Answer these questions about the stock option provisions below:
1. After how many years can no more ISOs be granted under the Plan?
2. For a person owning more than 10% of the total combined voting power, what is the lowest allowed exercise price?
3. What dollar amount, if exceeded in a calendar year, makes ISOs count as Non-Qualified Options?

== ARTICLE ==
------------------------------------------------------------

6. Special Provisions Applicable to ISOs.
   --------------------------------------

     The following special provisions shall be applicable to ISOs granted under
the Plan.

     (a) No ISOs shall be granted under the Plan after ten (10) years from the
earlier of (i) the date the Plan is adopted or (ii) the date the Plan is
approved by the holders of the Common Stock.




     (b) ISOs may not be granted to a person who owns stock possessing more than
10% of the total combined voting power of all classes of stock of the Company,
any of its Subsidiaries, or any "parent corporation" (a "Parent") of the
Company, within the meaning of Section 424(e) of the Code, unless (i) the
exercise price is no less than 110% of the Fair Market Value of the underlying
Common Stock on the date of grant and (ii) the ISO is not exercisable after the
expiration of five years from the date of grant.

     (c) If the aggregate Fair Market Value of the Common Stock with respect to
which ISOs are exercisable for the first time by any Optionee during a calendar
year (under all plans of the Company and its Parents and Subsidiaries) exceeds
$100,000, such ISOs shall be treated, to the extent of such excess, as
Non-Qualified Options. For purposes of the preceding sentence, the Fair Market
Value of the Common Stock shall be determined at the time the ISOs covering such
shares were granted.

7. Adjustment upon Changes in Capitalization.

------------------------------------------------------------

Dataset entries
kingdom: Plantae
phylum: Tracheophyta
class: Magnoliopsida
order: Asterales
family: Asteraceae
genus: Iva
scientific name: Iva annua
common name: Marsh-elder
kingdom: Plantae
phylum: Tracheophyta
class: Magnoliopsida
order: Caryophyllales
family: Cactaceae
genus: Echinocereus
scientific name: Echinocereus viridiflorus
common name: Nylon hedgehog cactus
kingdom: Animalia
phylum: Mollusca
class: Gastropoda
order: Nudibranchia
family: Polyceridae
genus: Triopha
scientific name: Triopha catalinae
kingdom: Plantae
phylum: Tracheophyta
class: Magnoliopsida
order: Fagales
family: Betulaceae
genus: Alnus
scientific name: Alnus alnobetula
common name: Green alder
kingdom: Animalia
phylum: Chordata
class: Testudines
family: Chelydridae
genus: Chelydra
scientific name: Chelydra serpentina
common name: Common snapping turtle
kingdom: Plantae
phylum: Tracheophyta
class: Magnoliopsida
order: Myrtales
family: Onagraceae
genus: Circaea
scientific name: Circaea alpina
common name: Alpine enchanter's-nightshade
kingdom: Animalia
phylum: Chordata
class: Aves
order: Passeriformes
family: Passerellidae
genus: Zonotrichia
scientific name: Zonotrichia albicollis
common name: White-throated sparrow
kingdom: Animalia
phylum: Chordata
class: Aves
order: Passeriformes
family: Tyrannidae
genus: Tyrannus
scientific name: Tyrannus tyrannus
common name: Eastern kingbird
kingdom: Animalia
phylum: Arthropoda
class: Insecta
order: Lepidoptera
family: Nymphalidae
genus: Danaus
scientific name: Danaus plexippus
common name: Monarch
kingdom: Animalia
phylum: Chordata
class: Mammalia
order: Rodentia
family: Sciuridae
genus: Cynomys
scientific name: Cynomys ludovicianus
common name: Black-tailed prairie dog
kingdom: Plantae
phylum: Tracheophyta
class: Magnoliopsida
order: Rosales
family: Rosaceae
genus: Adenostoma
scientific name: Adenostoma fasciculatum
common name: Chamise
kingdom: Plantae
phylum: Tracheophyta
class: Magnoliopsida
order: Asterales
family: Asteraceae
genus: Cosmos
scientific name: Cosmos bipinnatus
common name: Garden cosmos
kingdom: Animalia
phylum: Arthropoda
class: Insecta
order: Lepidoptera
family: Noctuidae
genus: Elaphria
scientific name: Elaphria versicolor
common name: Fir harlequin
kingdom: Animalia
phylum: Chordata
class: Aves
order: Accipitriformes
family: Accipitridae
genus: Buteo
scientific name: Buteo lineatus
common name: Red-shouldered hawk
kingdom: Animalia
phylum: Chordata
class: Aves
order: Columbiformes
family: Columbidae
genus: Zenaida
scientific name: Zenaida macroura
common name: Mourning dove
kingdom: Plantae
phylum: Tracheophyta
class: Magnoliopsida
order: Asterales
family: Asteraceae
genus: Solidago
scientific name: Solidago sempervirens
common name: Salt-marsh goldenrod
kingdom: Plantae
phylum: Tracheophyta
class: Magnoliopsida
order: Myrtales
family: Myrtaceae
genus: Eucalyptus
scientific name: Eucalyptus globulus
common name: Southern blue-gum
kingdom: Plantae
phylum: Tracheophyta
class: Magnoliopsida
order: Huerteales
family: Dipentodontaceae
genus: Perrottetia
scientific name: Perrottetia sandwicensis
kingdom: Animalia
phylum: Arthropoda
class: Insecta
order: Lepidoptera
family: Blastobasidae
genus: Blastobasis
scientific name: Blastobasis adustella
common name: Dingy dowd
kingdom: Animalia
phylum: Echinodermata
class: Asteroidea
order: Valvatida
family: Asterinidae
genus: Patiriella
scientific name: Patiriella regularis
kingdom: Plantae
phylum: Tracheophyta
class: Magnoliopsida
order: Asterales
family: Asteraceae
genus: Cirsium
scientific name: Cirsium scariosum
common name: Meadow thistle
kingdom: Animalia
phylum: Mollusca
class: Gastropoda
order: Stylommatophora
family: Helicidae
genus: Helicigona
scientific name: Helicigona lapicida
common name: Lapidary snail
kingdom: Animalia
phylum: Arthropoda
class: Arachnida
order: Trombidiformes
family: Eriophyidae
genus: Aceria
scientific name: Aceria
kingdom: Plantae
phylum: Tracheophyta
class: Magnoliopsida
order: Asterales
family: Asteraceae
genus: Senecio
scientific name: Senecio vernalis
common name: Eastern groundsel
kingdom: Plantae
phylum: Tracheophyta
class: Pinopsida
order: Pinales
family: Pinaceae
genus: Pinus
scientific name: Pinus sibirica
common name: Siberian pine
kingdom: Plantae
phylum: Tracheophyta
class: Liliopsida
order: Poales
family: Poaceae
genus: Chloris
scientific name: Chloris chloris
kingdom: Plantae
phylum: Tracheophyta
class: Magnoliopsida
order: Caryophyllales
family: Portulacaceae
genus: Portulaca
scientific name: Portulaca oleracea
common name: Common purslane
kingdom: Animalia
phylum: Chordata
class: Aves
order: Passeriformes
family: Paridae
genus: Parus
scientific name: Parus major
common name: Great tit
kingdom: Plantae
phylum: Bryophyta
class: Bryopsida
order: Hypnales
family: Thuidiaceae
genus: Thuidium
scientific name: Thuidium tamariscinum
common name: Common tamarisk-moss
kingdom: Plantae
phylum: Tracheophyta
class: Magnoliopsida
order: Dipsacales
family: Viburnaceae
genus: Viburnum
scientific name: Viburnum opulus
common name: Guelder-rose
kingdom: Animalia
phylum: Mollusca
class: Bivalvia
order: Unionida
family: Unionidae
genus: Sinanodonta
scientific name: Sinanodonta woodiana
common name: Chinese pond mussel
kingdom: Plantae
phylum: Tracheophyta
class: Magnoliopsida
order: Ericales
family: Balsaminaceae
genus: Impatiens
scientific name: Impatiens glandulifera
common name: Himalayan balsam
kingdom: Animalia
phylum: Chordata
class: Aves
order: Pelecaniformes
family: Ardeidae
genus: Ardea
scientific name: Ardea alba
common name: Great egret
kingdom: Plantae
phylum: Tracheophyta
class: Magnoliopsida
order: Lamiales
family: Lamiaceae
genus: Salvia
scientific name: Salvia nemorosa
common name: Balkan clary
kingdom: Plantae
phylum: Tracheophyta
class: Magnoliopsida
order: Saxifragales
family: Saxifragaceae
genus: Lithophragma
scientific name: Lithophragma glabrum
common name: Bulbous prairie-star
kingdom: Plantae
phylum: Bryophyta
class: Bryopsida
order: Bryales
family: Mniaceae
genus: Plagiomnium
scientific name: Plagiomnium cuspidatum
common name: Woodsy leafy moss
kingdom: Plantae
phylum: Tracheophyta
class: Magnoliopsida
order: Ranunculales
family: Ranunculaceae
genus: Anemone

------------------------------------------------------------

== FINISHED EXERCISE ==
1. Ten (10) years from the earlier of the date the Plan is adopted or the date it is approved by the holders of the Common Stock.
2. No less than 110% of the Fair Market Value of the underlying Common Stock on the date of grant.
3. $100,000.